[Information provided — start]

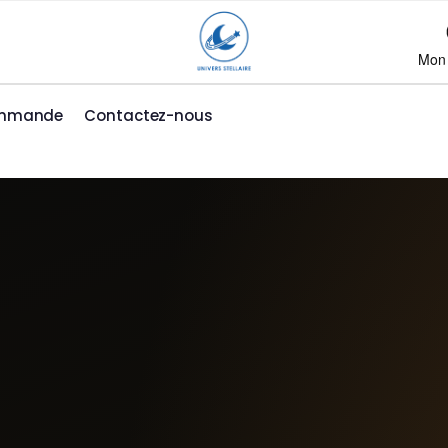
Mon
ommande
Contactez-nous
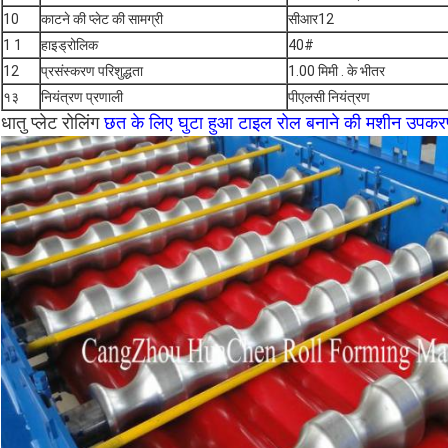
10
काटने की प्लेट की सामग्री
सीआर12
1 1
हाइड्रोलिक
40#
12
प्रसंस्करण परिशुद्धता
1.00 मिमी . के भीतर
१३
नियंत्रण प्रणाली
पीएलसी नियंत्रण
धातु प्लेट रोलिंग
छत के लिए घुटा हुआ टाइल रोल बनाने की मशीन उपक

[Information provided — finish]

**What you will do:**
Word for word, copy the line containing "1.00 मिमी . के भीतर" and each line after it to the end of the records, and nothing besides.

**Reply:**
1.00 मिमी . के भीतर
१३
नियंत्रण प्रणाली
पीएलसी नियंत्रण
धातु प्लेट रोलिंग
छत के लिए घुटा हुआ टाइल रोल बनाने की मशीन उपक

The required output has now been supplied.